-------- THE RECORDS --------

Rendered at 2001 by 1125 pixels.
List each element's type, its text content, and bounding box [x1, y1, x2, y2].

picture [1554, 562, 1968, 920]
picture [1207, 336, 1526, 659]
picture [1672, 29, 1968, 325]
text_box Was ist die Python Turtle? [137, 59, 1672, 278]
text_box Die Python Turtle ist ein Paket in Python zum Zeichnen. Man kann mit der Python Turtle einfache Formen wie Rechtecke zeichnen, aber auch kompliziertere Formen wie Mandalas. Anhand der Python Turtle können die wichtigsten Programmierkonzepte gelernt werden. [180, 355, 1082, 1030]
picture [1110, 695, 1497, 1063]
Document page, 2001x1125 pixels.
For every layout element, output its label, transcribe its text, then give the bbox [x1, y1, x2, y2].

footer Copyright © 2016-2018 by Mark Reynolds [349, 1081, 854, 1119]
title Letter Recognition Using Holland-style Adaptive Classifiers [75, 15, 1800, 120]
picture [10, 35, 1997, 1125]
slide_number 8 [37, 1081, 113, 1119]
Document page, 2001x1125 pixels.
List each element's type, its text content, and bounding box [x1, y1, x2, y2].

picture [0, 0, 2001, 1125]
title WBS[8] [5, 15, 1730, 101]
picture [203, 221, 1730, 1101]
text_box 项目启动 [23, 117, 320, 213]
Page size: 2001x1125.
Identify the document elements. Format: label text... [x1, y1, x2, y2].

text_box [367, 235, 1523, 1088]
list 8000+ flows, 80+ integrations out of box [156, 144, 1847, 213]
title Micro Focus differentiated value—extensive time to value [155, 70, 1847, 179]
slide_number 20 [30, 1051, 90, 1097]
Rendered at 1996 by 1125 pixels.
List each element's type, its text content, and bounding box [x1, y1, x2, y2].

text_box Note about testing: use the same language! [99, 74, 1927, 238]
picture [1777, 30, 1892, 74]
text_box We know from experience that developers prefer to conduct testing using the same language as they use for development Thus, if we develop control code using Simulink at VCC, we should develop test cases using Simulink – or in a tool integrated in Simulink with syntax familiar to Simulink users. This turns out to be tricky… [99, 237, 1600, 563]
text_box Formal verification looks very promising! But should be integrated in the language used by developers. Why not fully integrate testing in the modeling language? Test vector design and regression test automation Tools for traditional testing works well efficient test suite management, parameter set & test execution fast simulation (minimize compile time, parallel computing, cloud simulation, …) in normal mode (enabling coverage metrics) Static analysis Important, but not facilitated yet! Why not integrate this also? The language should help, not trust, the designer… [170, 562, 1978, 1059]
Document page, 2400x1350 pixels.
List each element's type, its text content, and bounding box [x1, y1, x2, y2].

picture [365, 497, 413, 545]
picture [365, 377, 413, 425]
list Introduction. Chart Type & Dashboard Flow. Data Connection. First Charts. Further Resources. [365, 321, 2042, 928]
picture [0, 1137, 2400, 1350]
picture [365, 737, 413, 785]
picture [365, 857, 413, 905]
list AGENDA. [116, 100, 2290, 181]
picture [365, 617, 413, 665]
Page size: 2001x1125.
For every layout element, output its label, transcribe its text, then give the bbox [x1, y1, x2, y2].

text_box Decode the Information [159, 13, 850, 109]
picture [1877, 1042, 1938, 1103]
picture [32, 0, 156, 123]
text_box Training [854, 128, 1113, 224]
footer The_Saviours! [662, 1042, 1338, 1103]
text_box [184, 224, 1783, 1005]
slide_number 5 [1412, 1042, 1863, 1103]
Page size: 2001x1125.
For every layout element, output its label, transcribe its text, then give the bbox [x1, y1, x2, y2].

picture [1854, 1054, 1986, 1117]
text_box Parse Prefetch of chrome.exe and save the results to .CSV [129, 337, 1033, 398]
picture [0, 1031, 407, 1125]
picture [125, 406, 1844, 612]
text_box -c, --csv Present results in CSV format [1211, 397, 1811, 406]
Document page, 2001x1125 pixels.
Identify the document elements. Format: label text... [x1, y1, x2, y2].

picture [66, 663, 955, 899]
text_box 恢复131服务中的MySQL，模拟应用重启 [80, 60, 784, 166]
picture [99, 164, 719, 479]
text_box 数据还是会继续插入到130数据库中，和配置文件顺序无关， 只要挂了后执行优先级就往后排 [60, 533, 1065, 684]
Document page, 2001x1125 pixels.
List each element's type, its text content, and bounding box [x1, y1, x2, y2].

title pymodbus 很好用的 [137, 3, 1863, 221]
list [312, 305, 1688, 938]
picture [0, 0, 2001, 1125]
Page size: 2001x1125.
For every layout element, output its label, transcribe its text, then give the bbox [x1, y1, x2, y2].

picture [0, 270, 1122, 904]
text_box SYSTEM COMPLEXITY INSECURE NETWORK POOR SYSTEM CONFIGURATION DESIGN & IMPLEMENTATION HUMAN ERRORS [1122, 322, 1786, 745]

--------

Please write out the records from above, keeping every line exact.

• EXERCISE OUTPUT
Rendered at 2001 by 1125 pixels.
List each element's type, its text content, and bounding box [x1, y1, x2, y2].

picture [1554, 562, 1968, 920]
picture [1207, 336, 1526, 659]
picture [1672, 29, 1968, 325]
text_box Was ist die Python Turtle? [137, 59, 1672, 278]
text_box Die Python Turtle ist ein Paket in Python zum Zeichnen. Man kann mit der Python Turtle einfache Formen wie Rechtecke zeichnen, aber auch kompliziertere Formen wie Mandalas. Anhand der Python Turtle können die wichtigsten Programmierkonzepte gelernt werden. [180, 355, 1082, 1030]
picture [1110, 695, 1497, 1063]
Document page, 2001x1125 pixels.
For every layout element, output its label, transcribe its text, then give the bbox [x1, y1, x2, y2].

footer Copyright © 2016-2018 by Mark Reynolds [349, 1081, 854, 1119]
title Letter Recognition Using Holland-style Adaptive Classifiers [75, 15, 1800, 120]
picture [10, 35, 1997, 1125]
slide_number 8 [37, 1081, 113, 1119]
Document page, 2001x1125 pixels.
List each element's type, its text content, and bounding box [x1, y1, x2, y2].

picture [0, 0, 2001, 1125]
title WBS[8] [5, 15, 1730, 101]
picture [203, 221, 1730, 1101]
text_box 项目启动 [23, 117, 320, 213]
Page size: 2001x1125.
Identify the document elements. Format: label text... [x1, y1, x2, y2].

text_box [367, 235, 1523, 1088]
list 8000+ flows, 80+ integrations out of box [156, 144, 1847, 213]
title Micro Focus differentiated value—extensive time to value [155, 70, 1847, 179]
slide_number 20 [30, 1051, 90, 1097]
Rendered at 1996 by 1125 pixels.
List each element's type, its text content, and bounding box [x1, y1, x2, y2].

text_box Note about testing: use the same language! [99, 74, 1927, 238]
picture [1777, 30, 1892, 74]
text_box We know from experience that developers prefer to conduct testing using the same language as they use for development Thus, if we develop control code using Simulink at VCC, we should develop test cases using Simulink – or in a tool integrated in Simulink with syntax familiar to Simulink users. This turns out to be tricky… [99, 237, 1600, 563]
text_box Formal verification looks very promising! But should be integrated in the language used by developers. Why not fully integrate testing in the modeling language? Test vector design and regression test automation Tools for traditional testing works well efficient test suite management, parameter set & test execution fast simulation (minimize compile time, parallel computing, cloud simulation, …) in normal mode (enabling coverage metrics) Static analysis Important, but not facilitated yet! Why not integrate this also? The language should help, not trust, the designer… [170, 562, 1978, 1059]
Document page, 2400x1350 pixels.
List each element's type, its text content, and bounding box [x1, y1, x2, y2].

picture [365, 497, 413, 545]
picture [365, 377, 413, 425]
list Introduction. Chart Type & Dashboard Flow. Data Connection. First Charts. Further Resources. [365, 321, 2042, 928]
picture [0, 1137, 2400, 1350]
picture [365, 737, 413, 785]
picture [365, 857, 413, 905]
list AGENDA. [116, 100, 2290, 181]
picture [365, 617, 413, 665]
Page size: 2001x1125.
For every layout element, output its label, transcribe its text, then give the bbox [x1, y1, x2, y2].

text_box Decode the Information [159, 13, 850, 109]
picture [1877, 1042, 1938, 1103]
picture [32, 0, 156, 123]
text_box Training [854, 128, 1113, 224]
footer The_Saviours! [662, 1042, 1338, 1103]
text_box [184, 224, 1783, 1005]
slide_number 5 [1412, 1042, 1863, 1103]
Page size: 2001x1125.
For every layout element, output its label, transcribe its text, then give the bbox [x1, y1, x2, y2].

picture [1854, 1054, 1986, 1117]
text_box Parse Prefetch of chrome.exe and save the results to .CSV [129, 337, 1033, 398]
picture [0, 1031, 407, 1125]
picture [125, 406, 1844, 612]
text_box -c, --csv Present results in CSV format [1211, 397, 1811, 406]
Document page, 2001x1125 pixels.
Identify the document elements. Format: label text... [x1, y1, x2, y2].

picture [66, 663, 955, 899]
text_box 恢复131服务中的MySQL，模拟应用重启 [80, 60, 784, 166]
picture [99, 164, 719, 479]
text_box 数据还是会继续插入到130数据库中，和配置文件顺序无关， 只要挂了后执行优先级就往后排 [60, 533, 1065, 684]
Document page, 2001x1125 pixels.
List each element's type, its text content, and bounding box [x1, y1, x2, y2].

title pymodbus 很好用的 [137, 3, 1863, 221]
list [312, 305, 1688, 938]
picture [0, 0, 2001, 1125]
Page size: 2001x1125.
For every layout element, output its label, transcribe its text, then give the bbox [x1, y1, x2, y2].

picture [0, 270, 1122, 904]
text_box SYSTEM COMPLEXITY INSECURE NETWORK POOR SYSTEM CONFIGURATION DESIGN & IMPLEMENTATION HUMAN ERRORS [1122, 322, 1786, 745]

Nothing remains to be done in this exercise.